Pour instruire le dossier relatif à l’assassinat du député Antoine Ghanem et de ses compagnons, c’est le juge Samer Younès qui a été nommé. Député antisyrien, Antoine Ghanem avait été tué, en 2007, dans un attentat à la voiture piégée, dans une vague d’assassinats visant des figures anti-syriennes après 2005.
Le juge Kamal Nassar sera chargé de l’assassinat, à Baïsour, en 2008, du cheikh Saleh Aridi. Dirigeant druze et cofondateur du Parti démocratique libanais, il avait été tué dans un attentat à la bombe.
L’enquête sur l’assassinat, en 2006, du ministre Kataëb de l’Industrie antisyrien, Pierre Gemayel, sera du ressort du juge Sami Sader. Un meurtre qui avait profondément secoué le camp du 14 Mars, déjà frappé par une série d’attentats politiques.

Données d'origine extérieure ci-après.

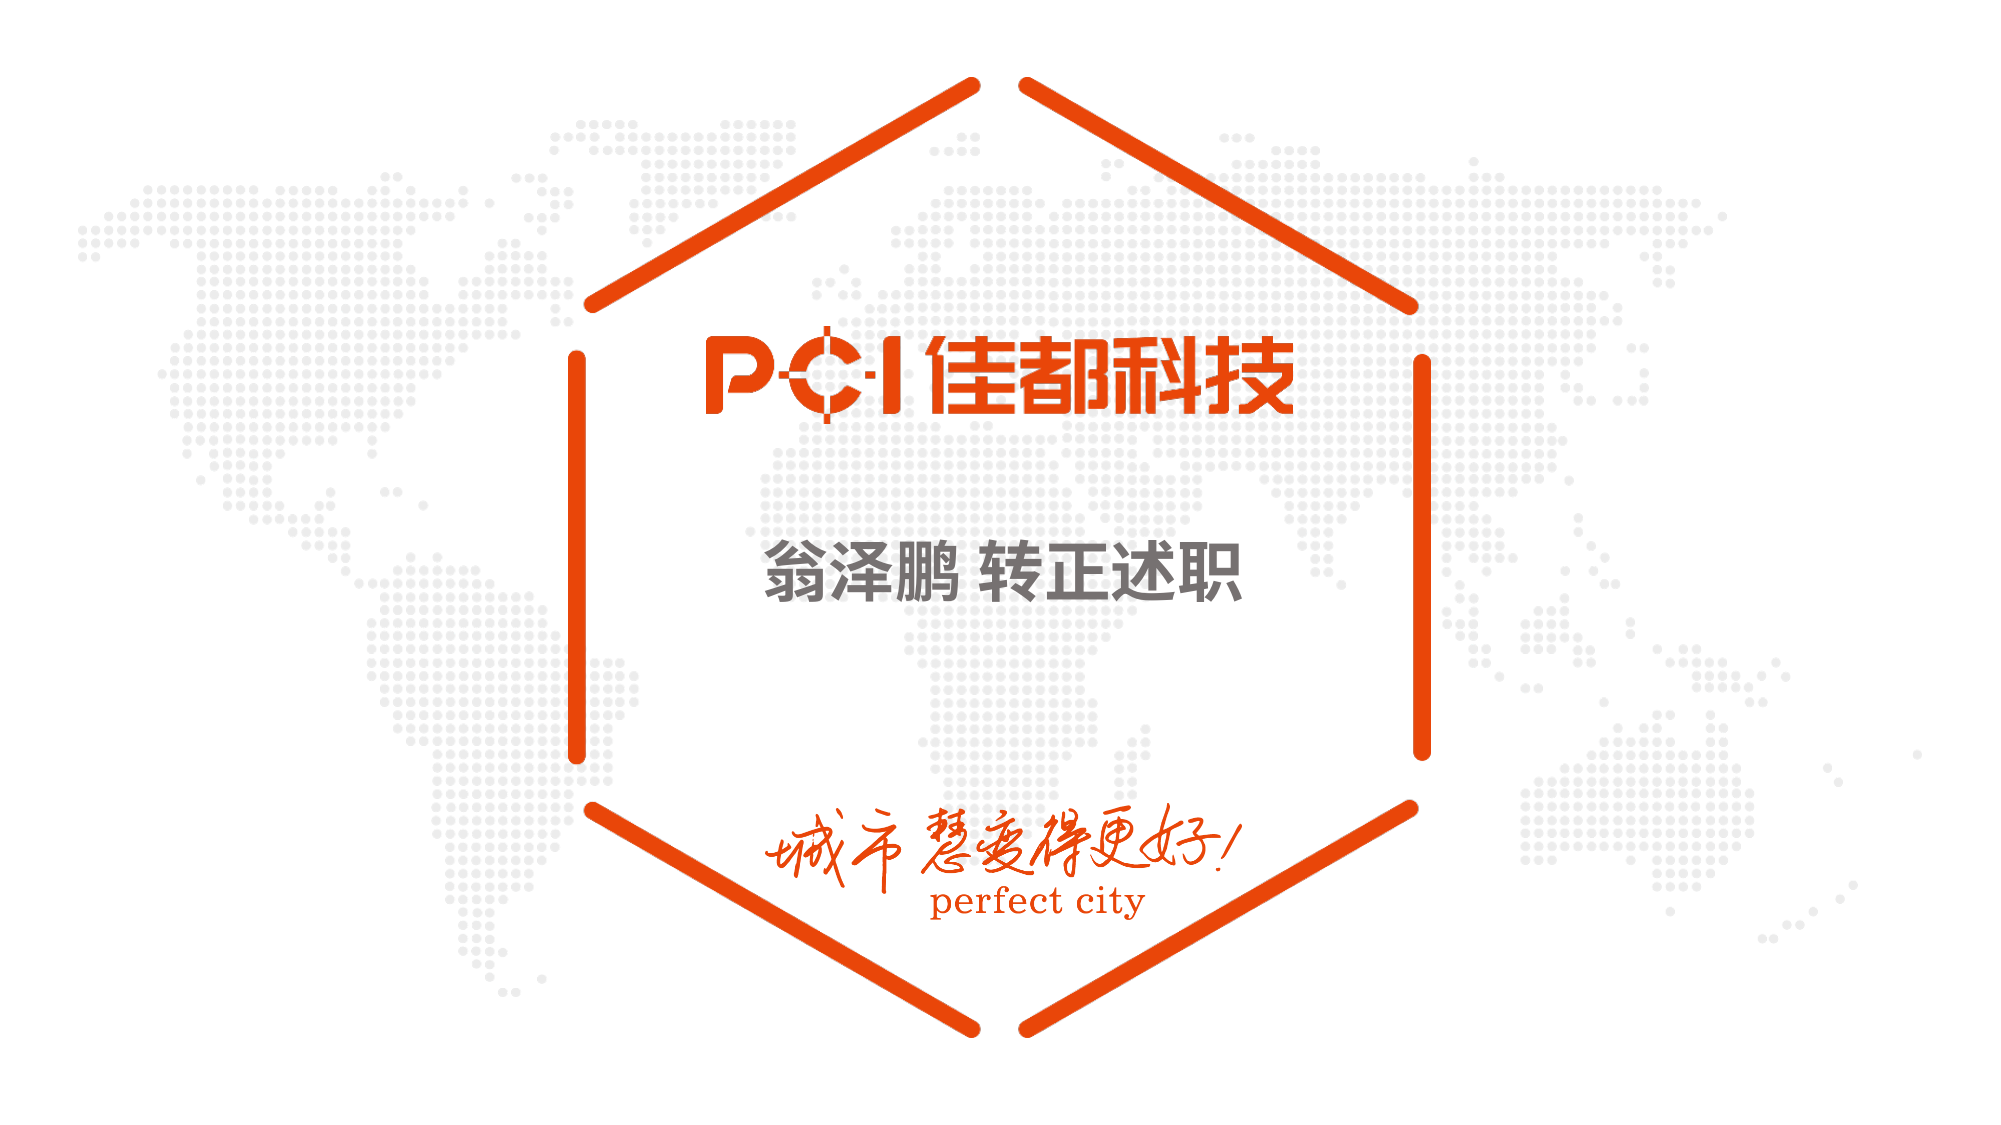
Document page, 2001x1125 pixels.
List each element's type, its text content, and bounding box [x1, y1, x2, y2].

picture [78, 77, 1922, 1038]
title 翁泽鹏 转正述职 [615, 466, 1392, 684]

Pour élucider l’affaire sur l’assassinat du journaliste Samir Kassir, c’est le juge Samer Lichaa qui mènera l’instruction. Samir Kassir était l’une des voix les plus critiques du régime syrien. Il avait été tué dans un attentat à la voiture piégée à Achrafieh, peu avant le retrait des troupes syriennes du Liban.
Enfin, le juge Claude Ghanem devra se pencher sur l’assassinat du député et journaliste Gebran Tuéni. Directeur du quotidien libanais An-Nahar, Gebran Tuéni avait été tué dans un attentat à la voiture piégée à Mkalles, dans la même série d’assassinats politiques qui ont suivi la mort de l’ancien Premier ministre Rafic Hariri.
Une démarche symbolique et attendue
La relance de ces enquêtes, dont certaines remontent à plus de quarante ans, constitue une tentative de rétablir la confiance dans la justice libanaise. Si elle nourrit l’espoir de faire enfin éclater la vérité, elle pourrait aussi raviver de profondes blessures, tant ces dossiers restent étroitement liés à l’histoire des fractures politiques et confessionnelles du pays.